Também presente ao Colóquio, o senador Roberto Muniz (PP-BA) disse que o saneamento e o acesso à água de qualidade foram os maiores avanços da humanidade para a redução da mortalidade e aumento da expectativa de vida, mas lamentou a desigualdade no acesso à água.
– Nós vivemos um paradoxo da abundância, ninguém consegue entender como num país que possui 12% da água doce do mundo se vive uma crise hídrica. Vivemos um verdadeiro apartheid social – comparou.
Já o senador Cristovam Buarque (PPS-DF) lembrou as responsabilidades de cada um, e disse que o direito à água vai continuar não existindo se não for passado às futuras gerações a responsabilidade de cada um sobre a economia de água.
Direito humano
O ministro dos Direitos Humanos, Gustavo do Vale Rocha, citou o saneamento como questão fundamental no debate sobre acesso à água. E pediu empenho do Congresso Nacional na aprovação da Proposta de Emenda à Constituição (PEC 4/2018) que estabelece o acesso à água como um direito fundamental humano.
– Nossa Constituição hoje estabelece uma série de direitos como o à saúde, ao lazer, à vida, mas não determina o acesso à água como direito fundamental. Mas sem água, não há saúde, não há lazer, não há vida – disse.
Na visão da Diretora de Direito, Política e Governança Ambiental da Organização dos Estados Americanos, Claudia Windt, o Brasil possui muitas leis boas e o grande desafio é implementá-las. Para ela, água é um bem, um recurso e um serviço. Já a Senadora mexicana e presidente da União Interparlamentar, Gabriela Cuevas, lembrou dos Objetivos de Desenvolvimento Sustentável, adotados em 2015. Um deles trata do dever da comunidade internacional de assegurar a disponibilidade e gestão sustentável da água e saneamento para todas e todos.

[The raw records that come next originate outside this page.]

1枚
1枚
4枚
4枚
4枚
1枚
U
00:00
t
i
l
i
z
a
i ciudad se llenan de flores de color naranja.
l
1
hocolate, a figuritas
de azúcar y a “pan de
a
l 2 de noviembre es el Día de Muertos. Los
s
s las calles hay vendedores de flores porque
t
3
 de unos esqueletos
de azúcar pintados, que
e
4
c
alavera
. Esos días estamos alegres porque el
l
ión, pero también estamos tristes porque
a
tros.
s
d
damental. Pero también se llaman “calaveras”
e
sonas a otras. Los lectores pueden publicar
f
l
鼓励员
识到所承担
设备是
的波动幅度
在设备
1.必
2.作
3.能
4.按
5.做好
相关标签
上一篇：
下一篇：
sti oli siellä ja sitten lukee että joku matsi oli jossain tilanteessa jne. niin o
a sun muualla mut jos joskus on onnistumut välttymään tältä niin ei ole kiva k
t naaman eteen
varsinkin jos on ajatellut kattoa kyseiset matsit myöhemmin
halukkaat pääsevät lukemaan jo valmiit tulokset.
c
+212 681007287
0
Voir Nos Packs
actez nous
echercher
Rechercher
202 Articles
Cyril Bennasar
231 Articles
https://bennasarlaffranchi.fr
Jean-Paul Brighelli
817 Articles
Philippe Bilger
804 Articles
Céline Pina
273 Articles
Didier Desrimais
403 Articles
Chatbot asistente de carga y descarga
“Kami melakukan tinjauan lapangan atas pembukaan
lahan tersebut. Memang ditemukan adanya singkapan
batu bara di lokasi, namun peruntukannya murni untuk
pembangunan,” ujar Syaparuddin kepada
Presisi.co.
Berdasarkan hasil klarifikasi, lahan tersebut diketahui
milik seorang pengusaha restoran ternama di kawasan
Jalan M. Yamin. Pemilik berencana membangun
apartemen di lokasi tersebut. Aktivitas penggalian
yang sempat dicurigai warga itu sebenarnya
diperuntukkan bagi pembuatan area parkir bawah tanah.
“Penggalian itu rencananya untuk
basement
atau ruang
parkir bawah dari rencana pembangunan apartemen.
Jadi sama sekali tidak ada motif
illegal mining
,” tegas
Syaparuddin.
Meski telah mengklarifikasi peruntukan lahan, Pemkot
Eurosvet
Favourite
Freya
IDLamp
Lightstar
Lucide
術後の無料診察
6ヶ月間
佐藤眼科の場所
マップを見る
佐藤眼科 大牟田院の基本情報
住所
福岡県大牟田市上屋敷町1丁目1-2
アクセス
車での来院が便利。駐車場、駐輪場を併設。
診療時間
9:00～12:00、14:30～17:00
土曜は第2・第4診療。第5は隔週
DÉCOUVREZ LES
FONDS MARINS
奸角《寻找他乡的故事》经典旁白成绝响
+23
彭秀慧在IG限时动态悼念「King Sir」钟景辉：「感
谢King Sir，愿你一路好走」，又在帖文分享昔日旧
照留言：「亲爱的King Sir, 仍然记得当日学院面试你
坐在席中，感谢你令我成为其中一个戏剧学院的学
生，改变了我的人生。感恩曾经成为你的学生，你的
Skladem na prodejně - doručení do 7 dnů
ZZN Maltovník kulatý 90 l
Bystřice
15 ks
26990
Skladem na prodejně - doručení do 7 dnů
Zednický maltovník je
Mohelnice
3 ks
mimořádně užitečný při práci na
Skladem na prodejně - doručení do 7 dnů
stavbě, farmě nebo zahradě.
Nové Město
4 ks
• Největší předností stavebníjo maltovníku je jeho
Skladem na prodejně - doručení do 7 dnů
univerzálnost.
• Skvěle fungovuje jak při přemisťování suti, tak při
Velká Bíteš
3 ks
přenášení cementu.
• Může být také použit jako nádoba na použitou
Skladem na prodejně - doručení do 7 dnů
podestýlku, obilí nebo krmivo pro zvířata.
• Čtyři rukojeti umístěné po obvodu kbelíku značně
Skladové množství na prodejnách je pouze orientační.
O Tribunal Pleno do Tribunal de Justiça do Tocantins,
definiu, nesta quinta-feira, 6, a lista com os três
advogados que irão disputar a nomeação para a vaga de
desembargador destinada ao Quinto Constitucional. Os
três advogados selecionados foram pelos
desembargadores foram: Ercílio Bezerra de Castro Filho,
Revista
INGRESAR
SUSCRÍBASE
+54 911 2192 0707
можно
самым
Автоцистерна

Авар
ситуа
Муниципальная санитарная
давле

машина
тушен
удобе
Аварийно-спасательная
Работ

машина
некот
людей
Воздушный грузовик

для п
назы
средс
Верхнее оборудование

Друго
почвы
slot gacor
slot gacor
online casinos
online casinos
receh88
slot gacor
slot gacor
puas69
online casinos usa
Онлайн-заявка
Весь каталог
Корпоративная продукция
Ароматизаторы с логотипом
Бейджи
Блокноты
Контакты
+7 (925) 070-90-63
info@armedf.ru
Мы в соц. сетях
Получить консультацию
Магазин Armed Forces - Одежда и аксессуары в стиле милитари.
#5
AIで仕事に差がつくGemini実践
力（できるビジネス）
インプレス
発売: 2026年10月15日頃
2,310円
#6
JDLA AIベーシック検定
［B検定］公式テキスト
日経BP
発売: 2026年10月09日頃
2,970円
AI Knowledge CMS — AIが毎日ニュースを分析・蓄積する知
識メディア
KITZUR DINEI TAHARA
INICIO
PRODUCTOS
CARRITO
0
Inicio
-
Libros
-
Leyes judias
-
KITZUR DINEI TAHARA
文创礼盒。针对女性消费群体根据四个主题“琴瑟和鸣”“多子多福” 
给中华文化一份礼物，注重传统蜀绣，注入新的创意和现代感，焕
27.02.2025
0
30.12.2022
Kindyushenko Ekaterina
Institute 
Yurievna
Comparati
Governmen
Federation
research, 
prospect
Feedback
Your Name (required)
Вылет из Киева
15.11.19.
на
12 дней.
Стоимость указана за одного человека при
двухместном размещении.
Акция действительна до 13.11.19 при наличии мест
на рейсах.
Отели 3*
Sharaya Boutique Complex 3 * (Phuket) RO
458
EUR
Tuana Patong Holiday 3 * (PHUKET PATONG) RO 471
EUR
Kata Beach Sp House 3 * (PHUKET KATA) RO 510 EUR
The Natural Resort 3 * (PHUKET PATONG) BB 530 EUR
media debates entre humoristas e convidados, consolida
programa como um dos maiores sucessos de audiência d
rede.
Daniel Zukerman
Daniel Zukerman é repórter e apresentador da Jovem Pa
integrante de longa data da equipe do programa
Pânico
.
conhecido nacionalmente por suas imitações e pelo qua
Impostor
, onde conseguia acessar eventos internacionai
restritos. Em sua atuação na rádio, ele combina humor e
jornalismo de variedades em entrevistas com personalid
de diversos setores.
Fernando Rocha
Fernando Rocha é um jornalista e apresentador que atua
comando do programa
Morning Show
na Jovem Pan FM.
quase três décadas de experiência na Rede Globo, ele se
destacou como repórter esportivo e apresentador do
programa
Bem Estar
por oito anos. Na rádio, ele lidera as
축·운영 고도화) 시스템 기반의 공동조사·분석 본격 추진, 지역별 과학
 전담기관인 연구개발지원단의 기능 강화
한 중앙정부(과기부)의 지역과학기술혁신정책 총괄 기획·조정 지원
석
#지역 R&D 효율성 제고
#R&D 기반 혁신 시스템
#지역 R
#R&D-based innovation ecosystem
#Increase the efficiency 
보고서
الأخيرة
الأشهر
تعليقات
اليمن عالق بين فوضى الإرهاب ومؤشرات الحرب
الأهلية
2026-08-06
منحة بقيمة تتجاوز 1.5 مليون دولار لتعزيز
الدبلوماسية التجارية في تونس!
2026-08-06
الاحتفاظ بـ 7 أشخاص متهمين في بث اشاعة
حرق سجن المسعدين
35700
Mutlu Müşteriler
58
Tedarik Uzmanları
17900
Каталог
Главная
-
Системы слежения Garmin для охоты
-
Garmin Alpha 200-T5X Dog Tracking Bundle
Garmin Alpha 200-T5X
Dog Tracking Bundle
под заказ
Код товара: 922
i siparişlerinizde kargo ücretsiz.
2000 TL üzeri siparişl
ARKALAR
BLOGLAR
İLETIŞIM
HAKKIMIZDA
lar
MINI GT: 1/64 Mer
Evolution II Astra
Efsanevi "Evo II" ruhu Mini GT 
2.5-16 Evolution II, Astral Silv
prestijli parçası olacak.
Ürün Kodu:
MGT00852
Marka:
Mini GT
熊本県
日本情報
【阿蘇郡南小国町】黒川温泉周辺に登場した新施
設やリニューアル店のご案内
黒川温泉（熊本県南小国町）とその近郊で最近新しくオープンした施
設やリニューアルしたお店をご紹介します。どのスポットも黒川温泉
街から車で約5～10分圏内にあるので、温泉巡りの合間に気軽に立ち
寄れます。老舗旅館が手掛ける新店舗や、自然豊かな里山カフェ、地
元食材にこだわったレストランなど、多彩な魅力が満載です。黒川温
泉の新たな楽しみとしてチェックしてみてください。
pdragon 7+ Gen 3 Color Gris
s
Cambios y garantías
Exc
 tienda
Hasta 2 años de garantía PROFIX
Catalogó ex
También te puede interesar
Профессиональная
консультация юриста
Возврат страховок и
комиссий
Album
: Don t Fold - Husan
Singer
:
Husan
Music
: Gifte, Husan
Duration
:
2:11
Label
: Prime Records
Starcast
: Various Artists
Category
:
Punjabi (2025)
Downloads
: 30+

Carlos Teodoro Irigaray, professor da Universidade Federal do Mato Grosso, elogiou o empenho do Brasil em debater e avançar em leis sobre o direito à água, mas receia que isso não seja suficiente para frear retrocessos. Ele lembrou que apesar de o Brasil ser um país com abundância de água, 2/5 da população não têm saneamento básico e 10% não tem acesso à água de qualidade. Irigaray citou ainda o uso abusivo de agrotóxicos que contaminam as águas e a população, além de desastres ambientais gerados por mineradoras, como o que ocorreu pela mineradora norueguesa Hydro Alunorte, na cidade de Barcarena, na região metropolitana de Belém.
– Isso certamente não aconteceria na Noruega. Precisamos barrar as falhas de licenciamento ambiental – propôs.
Segundo a promotora do Ministério Público da Bahia, Luciana Koury, a crise hídrica não é ocasionada apenas pela escassez de chuvas. A degradação e a flexibilização do licenciamento ambiental, geram ainda maiores problemas para o efetivo acesso à água. Já o professor da Universidade de Buenos Aires, Argentina, Pablo Lorenzetti, ressaltou a necessidade de limitar o valor das tarifas de água. Ele citou um decreto editado pelo governo argentino em 2014, que aumentou o valor da tarifa de água em 180%. A sociedade reagiu e o decreto foi revogado.
Durante o Colóquio ainda foram ouvidos especialistas, magistrados e representantes de países como Equador, República Dominicana, Costa Rica e México. O Colóquio Latino-Americano Água, Vida e Direitos Humanos aconteceu na sede da Procuradoria-Geral da República, em Brasília.